Li₂EDC (Fig. 1) is known to be a dominant component of the SEI layer in lithium ion batteries involving carbonate solvents. Although Li₂EDC is synthesized in crystalline form, its structure at the SEI layer is unknown^2,10. We constructed a system of 256 Li₂EDC moieties for our initial SEI studies. This system size is identical to previous molecular simulations performed using polarizable force fields^10,11. For comparison, we also simulated a single Li⁺ ion solvated by 249 EC (Fig. 1). The GROMACS molecular dynamics simulation package¹⁸ was used for all simulations, and the necessary topology files for EDC and EC were created using non-polarizable all-atom optimized potentials for liquid simulations (OPLS-AA) force field parameters¹⁹. The partial charges on EC atoms were adjusted down to 80% to match experimental transport properties for EC²⁰.

The EDC and Li⁺ ions were randomly placed into the simulation cell and MD simulations were performed at 700, 500 and 333 K. Since EDC ions are sluggish, configurations from the highest temperature calculation were used to obtain starting points for further simulations, cooled down to 500 K and subsequently to 333 K to study moderate temperature phenomena. Thus, the results presented here are based on amorphous configurations of the EDC/SEI layer. Although it is unclear that Li₂EDC is crystalline at the SEI layer, we have simulated ordered layers and found that the solvent density and radial distribution functions are not substantially changed compared with amorphous Li₂EDC. The ordered Li₂EDC is more conductive compared to amorphous Li₂EDC¹¹, but formation of an ordered SEI structure is unlikely. Therefore, we here discuss only results of amorphous Li₂EDC.

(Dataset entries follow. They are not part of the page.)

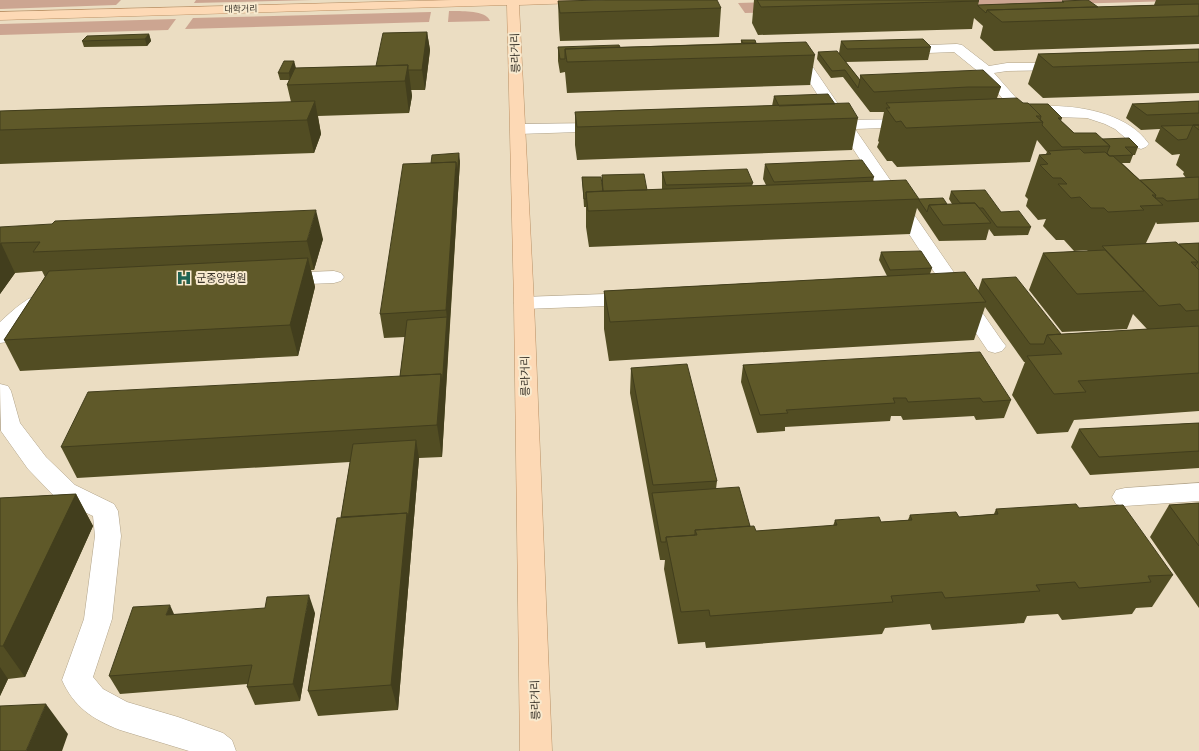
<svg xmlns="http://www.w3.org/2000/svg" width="1199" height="751" font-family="'Varela Round','Noto Sans KR',sans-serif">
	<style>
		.green { fill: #cca591 }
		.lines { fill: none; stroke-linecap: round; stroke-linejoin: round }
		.minor-casing { stroke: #b1a389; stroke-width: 1 }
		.major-casing { stroke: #b99065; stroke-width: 1 }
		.minor { fill: #fff; fill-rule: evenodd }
		.major { fill: #fdd9b5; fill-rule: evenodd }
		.wall { fill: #524d23 }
		.shaded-wall { fill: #423e1d }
		.building { fill: #5f5929; stroke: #423e1d }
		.labels { text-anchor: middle; stroke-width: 4; stroke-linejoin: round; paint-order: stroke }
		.far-street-label { font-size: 9px; fill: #3c362c; stroke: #f8eacf }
		.street-label { font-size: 11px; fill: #3c362c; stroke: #f8eacf }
		.poi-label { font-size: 11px; fill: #3c362c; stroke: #f8eacf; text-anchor: start }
	</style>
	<rect width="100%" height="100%" fill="#ebddc2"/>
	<path class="green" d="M0,0H121L116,5L0,9Z
		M196,0H313L194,3Z
		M848,0H1172L1174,1L745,13L738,3Z
		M449,11C459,11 487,10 490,21L448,22Z
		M431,12L429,22L185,29L193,18Z
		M176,19L168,30L0,35V24Z"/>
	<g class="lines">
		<g class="minor-casing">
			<path id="minor" d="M957,44L962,45L989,66L1007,63H1069L1071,66L1069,69L1064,70L1007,71L994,73L1025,108C1064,102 1125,109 1149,144L1146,147L1141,149L1136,147L1115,129L1105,124L1087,118L1024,116L1008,119L1003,118L1001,115L1003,112L1012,110L1011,108L980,73L954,52L901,54L896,53L895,50L896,47L901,46Z
				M789,57L808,60L849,120L911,119L916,120L918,123L916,126L911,127L855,129L964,287L961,291L954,293L934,291L931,287L934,283L940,281L840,129L828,128L826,125L828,122L834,120L799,66L784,64L782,61L784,58Z
				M605,123L610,125L613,128L610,131L518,134L513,132L510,129L513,126L518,124Z
				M334,271L341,273L344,277L341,281L334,283L283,285L276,283L273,279L276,275L283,273Z
				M47,291L54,293L57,297L54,301L34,312L11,334L7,342L0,343V322C14,309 28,296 47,291Z
				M633,293L640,295L643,299L640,303L633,305L524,309L517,307L514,303L517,299L524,297Z
				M963,293L970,295L1002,341L1006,346L1002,351L995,353L988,351L953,299L956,295Z
				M0,384L8,386L11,391L20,423L46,457L75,485L114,504L118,511L121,536L112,619L93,677L103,689L127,702L178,717L223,733L232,740L236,751H189L120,730C92,719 74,707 62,680L84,619L95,536L93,516L57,499L28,469L1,431Z
				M1199,483V501L1125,506L1116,504L1112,497L1116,490L1125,488Z"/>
		</g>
		<g class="major-casing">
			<path id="major" d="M453,0H583L581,2L577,3L519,5L534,303L552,751H520L514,303L507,5L0,20V12Z"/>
		</g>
		<use href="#minor" class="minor"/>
		<use href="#major" class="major"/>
	</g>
	<path class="wall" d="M754,0H978L979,1L978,5L1062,2V1L1098,7L1154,5L1156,0H1199V44L994,51L980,38L983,26L974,18L972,29L758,35L752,23Z
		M558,1L721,8L719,37L560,41L559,29Z
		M427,32L430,50L425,90H411L412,96L409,113L318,116L321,134L314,153L0,164V111L291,102L287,85L289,80H280L278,73L294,61L295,68L376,66Z
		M149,34L151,41L147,46L84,47L82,41Z
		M741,40L815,55L810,85L567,93L565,72L560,73L558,61V47H620L741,43Z
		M841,41L931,47L928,60L846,62L860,80V75L1001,87L997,98L1029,104L1062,118L1061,121L1074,133L1102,139L1138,147L1135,155H1133L1130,163H1122L1140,180L1186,178L1183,174L1184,172L1176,165L1180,154L1172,155L1155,141L1160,129L1141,130L1126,118L1132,104L1199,101V222L1157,224L1156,222L1146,243L1179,244L1199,243V411L1074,420L1068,432L1037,434L1012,395L1025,362H1024L985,307L974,340L609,361L604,329V291L887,276L879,260L881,252L932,268L930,274L978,291L982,279L1061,334L1147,329L1133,314L1127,329L1062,332L1029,290L1043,253L1088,251L1087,250L1074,251L1064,240H1056L1043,226L1046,219L1038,220L1026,206L1028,199L1025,196L1039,155L1046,154L1047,152L1037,140L1030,162L897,167L892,161H887L877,147L879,142L878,141L884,112H870L843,77L831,78L817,59L818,52L839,53Z
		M1199,49V93L1043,98L1028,84L1038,54Z
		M774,96L835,104L858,118L852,150L577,160L575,145V112L772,106Z
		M460,161L442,457L419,458L398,710L318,716L308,691L341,517L350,462L77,478L61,447L400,376L405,337L384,338L380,314Z
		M765,164L874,177L873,181L919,199L947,204H952L949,199L951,191L1001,212L1031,227L1028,235L994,236L989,229L986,240L939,241L917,208L910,234L589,247L586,227V207H584L582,177L602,183V175L647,190L662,189V172L753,183L752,186L766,185L763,179Z
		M0,227L323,239L314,270H311L315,287L298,356L20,371L4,340L45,277L42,271L15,273L0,294Z
		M743,365L1011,400L1004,418L976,420L974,416L903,420L901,416H891L890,421L785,427V431L757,433L741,382Z
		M631,368L717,481L716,489L750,526L756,531L833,526L835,520L881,522L908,520L910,515L959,517L994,514L996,509L1079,508L1173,575L1152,607L1136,608L1132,614L1062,620L1058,614L1027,616L1024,623L932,630L930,624L885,628L882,634L706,648L705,642L678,644L664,569L665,560H660L630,393Z
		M1199,423V468L1090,475L1071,447L1079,429Z
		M76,494L93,526L25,677L8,679L0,696V498Z
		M1199,503V608L1150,537L1169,505Z
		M315,613L300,701L255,705L247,687L248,684L120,694L109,676L174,614Z"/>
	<path class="shaded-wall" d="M427,32L430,50L425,90L422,70Z
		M149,34L151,41L147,46L145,39Z
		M294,61L296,68L290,80L289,73Z
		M408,65L412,96L409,113L405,81Z
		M315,101L321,134L314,153L307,120Z
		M459,153L460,161L449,335L446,310L456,162Z
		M316,210L323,239L314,270L307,241Z
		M1,243L15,273L0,294V245Z
		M308,258L315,287L298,356L290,325Z
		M447,317L449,335L445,405L442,387Z
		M441,374L445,405L442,457L437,425Z
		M416,440L419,458L398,710L391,685L407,513Z
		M76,494L93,526L25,677L3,646Z
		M309,595L315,613L300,701L293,684Z
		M170,605L178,623L166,615Z
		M0,667L8,679L0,696Z
		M46,704L68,734L62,751H26Z"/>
	<path class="building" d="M606,0H717L721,8L560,13L558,1Z
		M757,0H978L979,1L761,7Z
		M1088,0L1098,7L987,10L986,13L978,6V5L1064,2L1062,1Z
		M1199,4V16L1002,22L987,10Z
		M427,32L422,70H408V65L376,66L383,33Z
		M149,34L145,39L82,41L87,36Z
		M923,39L931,47L847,49L841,41Z
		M741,40H755L756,43H743Z
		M806,42L815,55L567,62L565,49Z
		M619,45L620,47L565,49V59H560L558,47Z
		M1199,49V62L1053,67L1038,54Z
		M837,51L860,80L858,88L845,70L832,71L818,52Z
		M284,61H294L289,73H278Z
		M408,65L405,81L287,85L295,68Z
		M983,70L1001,87H968L874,92L860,75Z
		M828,94L835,104L779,106L774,96Z
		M1017,98L1023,103H1028L1041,116H1036L1043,122L906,128L901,121L896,122L886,108H890L886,103Z
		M315,101L307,120L0,130V111Z
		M1199,101V113L1147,115L1132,104Z
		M849,103L858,118L577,127L575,112Z
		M1029,104H1048L1062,118H1058L1074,133H1096L1110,146L1062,147L1042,125L1043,122L1040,120L1041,116Z
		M1193,125H1199V130Z
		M1193,125L1187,139L1178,140L1161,126L1199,125Z
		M1129,138L1138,147H1125L1133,155L1110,156L1107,153L1110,146L1102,139Z
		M1080,149L1084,153L1105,152L1109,156H1113L1156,195H1152L1163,205L1140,206L1144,210L1108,212L1104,208H1091L1080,197L1071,198L1058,184H1067L1061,178H1053L1040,165L1048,164L1039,155L1051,154L1048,151Z
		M459,153L457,176L456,162L431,163L432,155Z
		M862,160L874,177L774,182L765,164Z
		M456,162L446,310L380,314L403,164Z
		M747,169L753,183L666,185L662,172Z
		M644,174L647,190L603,191L602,175Z
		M582,177H601L603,191L586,192V199H584Z
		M1199,177V199L1167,201L1163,198H1155L1156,195L1140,180Z
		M906,180L919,199L588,211L586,192Z
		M985,190L1001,212L1019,211L1031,227H997L983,208H979L975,203H960L951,191Z
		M943,198L947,204L929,205L927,212L919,200V199Z
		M975,203L991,223L943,225L929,205Z
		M316,210L307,241L33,252L40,242L1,243L0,245V227L52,224L55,221Z
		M1176,242L1198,262H1191L1199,270V310L1186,311L1180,304L1159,306L1102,246Z
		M1199,243V270L1195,266L1198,262L1179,244Z
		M1105,250L1144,291L1077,294L1043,253Z
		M921,251L932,268L890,270L881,252Z
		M308,258L290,325L4,340L49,271Z
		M965,272L986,302L610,322L604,291Z
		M1016,277L1061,334L1047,335L1044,344H1030L982,279Z
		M447,317L442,387L441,374L400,376L407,320Z
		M1199,326V373L1078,381L1086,392L1054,394L1027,356L1062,354L1047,335Z
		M980,352L1011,400L983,402L980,398L908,402L906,398H893L895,403L786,410L788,413L760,415L743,365Z
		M687,364L717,481L653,485L631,368Z
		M441,374L437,425L61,447L88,392Z
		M1199,423V451L1099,457L1079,429Z
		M416,440L408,521L407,513L341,517L353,444Z
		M739,487L750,526L695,530V535L666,537V542H661L652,493Z
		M76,494L3,646H0V498Z
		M1199,503V546L1169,505Z
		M1076,504L1079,508L1123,505L1173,575L1148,576L1151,582L1079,588L1075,582L1036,585L1040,591L945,598L942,592L891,596L893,602L710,616L709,610L681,612L666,537L697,535L695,530L754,526L756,531L837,525L835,520L879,517L881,522L912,520L910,515L956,512L959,517L998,514L996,509Z
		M407,513L391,685L308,691L337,518Z
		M309,595L293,684L247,687L252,665L109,676L133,607L170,605L166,615L265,608L267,597Z
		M46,704L26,751H0V706Z"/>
	<defs>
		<g id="hospital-bare" transform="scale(1.2)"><path d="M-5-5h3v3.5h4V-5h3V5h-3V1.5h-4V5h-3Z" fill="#206353" stroke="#f8eacf" stroke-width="2.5" paint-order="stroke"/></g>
	</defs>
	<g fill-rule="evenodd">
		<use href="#hospital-bare" x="184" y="278"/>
	</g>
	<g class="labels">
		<g class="far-street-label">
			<text transform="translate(241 9) rotate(-1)" y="3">대학거리</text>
		</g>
		<g class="street-label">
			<text transform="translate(515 53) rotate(-92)" y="4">릉라거리</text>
			<text transform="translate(525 376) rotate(-91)" y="4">릉라거리</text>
			<text transform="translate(535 700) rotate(-92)" y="4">릉라거리</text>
		</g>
		<g class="poi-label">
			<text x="196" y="282">군중앙병원</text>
		</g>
	</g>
</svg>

Periodic boundary conditions mimic the bulk environment in these calculations. A Nose-Hoover thermostat^21,22 and a Parrinello-Rahman²³ barostat were utilized to achieve equilibration in the NpT ensemble at 1 atm pressure. A 200 ns production run at 700 K was carried out after initial energy minimization and equilibration steps, then a 250 ns calculation at 500 K. Finally, a 1 μs trajectory at 333 K temperature was constructed. Configurations were saved after each 1 ps of those production runs. A separate 1 ns simulation with a sampling rate of 1 fs was carried out at each temperature to calculate the time-independent pair correlation functions discussed below.